Records taken from a dataset:
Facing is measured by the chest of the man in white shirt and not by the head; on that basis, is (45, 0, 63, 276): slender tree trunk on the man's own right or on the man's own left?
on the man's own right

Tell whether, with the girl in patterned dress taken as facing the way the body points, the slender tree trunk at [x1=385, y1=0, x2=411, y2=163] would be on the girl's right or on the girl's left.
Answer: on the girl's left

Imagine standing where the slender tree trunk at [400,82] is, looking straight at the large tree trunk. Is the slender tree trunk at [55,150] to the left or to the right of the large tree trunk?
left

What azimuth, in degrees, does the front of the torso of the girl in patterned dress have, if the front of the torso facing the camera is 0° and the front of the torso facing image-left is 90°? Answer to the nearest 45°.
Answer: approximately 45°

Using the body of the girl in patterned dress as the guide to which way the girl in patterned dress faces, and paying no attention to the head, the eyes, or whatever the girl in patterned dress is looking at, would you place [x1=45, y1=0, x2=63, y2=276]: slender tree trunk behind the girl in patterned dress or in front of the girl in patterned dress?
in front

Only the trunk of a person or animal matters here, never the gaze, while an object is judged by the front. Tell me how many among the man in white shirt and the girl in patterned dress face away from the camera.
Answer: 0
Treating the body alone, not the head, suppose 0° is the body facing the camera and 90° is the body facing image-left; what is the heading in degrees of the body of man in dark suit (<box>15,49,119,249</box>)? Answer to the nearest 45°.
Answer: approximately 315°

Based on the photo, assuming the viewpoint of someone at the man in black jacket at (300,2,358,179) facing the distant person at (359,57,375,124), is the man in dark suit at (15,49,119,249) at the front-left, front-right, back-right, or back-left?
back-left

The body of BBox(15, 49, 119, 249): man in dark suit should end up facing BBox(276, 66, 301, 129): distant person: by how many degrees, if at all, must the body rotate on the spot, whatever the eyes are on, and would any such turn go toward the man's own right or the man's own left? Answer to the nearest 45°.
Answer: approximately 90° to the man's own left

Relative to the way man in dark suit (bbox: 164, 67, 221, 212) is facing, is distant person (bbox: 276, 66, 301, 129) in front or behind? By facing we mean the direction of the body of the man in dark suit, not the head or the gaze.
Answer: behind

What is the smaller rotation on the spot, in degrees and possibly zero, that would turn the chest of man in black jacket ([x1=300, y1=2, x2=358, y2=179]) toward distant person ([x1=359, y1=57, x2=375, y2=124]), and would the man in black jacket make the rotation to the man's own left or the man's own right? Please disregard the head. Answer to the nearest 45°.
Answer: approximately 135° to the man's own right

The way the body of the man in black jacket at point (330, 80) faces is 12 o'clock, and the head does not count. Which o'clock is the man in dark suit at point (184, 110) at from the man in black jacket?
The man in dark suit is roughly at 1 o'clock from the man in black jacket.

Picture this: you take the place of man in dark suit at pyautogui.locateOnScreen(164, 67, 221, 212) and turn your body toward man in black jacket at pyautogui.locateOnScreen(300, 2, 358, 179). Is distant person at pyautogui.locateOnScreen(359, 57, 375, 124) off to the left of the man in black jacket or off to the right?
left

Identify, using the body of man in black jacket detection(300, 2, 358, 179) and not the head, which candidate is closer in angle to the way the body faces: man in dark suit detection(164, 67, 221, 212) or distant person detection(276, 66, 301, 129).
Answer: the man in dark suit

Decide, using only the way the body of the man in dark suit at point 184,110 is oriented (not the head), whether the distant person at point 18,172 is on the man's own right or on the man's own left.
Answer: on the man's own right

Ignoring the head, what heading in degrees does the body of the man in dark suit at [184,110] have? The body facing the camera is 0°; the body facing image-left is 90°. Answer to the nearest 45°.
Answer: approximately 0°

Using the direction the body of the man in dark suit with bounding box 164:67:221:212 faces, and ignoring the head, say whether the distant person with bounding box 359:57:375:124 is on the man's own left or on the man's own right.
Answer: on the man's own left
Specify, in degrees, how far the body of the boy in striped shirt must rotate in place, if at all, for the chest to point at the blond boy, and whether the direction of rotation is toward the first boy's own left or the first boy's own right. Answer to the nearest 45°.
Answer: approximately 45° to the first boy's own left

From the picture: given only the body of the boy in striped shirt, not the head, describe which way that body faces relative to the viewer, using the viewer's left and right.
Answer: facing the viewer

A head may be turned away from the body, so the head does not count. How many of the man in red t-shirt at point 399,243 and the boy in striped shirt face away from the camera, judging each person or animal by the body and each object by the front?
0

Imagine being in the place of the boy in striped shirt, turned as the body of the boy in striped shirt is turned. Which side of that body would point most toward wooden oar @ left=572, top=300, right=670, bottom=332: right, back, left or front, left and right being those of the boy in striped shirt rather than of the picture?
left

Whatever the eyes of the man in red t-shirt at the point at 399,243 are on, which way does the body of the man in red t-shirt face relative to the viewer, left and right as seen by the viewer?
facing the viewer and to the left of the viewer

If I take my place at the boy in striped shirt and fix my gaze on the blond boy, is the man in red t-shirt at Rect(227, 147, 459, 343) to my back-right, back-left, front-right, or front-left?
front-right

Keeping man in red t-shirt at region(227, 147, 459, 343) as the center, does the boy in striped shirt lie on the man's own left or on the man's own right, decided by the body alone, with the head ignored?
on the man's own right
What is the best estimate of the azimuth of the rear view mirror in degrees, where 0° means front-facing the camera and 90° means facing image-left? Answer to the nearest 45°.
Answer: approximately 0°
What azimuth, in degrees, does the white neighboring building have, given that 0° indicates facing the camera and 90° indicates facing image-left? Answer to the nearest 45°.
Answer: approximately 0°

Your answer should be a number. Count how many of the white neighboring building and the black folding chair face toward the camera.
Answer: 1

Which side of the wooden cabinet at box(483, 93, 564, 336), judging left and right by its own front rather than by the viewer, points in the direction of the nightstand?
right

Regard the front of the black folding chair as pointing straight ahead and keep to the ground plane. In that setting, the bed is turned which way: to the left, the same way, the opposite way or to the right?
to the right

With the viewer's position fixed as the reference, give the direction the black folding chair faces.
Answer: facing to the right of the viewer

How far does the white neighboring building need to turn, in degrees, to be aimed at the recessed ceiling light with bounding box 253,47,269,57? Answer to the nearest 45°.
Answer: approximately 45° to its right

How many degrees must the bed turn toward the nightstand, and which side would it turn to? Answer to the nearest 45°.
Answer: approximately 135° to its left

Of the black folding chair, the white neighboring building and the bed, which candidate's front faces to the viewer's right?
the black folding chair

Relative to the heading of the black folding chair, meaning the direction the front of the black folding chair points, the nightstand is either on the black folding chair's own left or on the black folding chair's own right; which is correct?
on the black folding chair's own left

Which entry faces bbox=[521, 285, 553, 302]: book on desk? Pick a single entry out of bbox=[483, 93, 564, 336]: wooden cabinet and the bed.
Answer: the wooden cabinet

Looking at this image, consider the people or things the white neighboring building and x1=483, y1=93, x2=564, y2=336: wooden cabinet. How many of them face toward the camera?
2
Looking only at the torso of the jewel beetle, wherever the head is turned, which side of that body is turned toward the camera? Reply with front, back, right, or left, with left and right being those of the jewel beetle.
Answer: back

Exercise description:
Please copy out the lines from the one containing "How many degrees must" through the end of the records, both included, reproducing them word for word.

Answer:
How many degrees must the bed turn toward the nightstand, and which side would it turn to? Answer to the nearest 45°.
Answer: approximately 135° to its left

Of the black folding chair, the white neighboring building and the bed, which candidate's front faces to the viewer's right?
the black folding chair

Relative to the heading of the black folding chair, meaning the direction the front of the black folding chair points, the nightstand is either on the black folding chair's own left or on the black folding chair's own right; which is correct?
on the black folding chair's own left

Which entry faces bbox=[521, 285, 553, 302]: book on desk? Pick a single entry out of bbox=[483, 93, 564, 336]: wooden cabinet and the bed.
Answer: the wooden cabinet

Looking at this image, consider the people or things the white neighboring building and x1=483, y1=93, x2=564, y2=336: wooden cabinet. How many of them face toward the camera?
2
Looking only at the torso of the jewel beetle, wherever the head is turned, which side of that body is turned toward the camera? Reply with front, back, right, or left, with left and right being those of the jewel beetle.
Answer: back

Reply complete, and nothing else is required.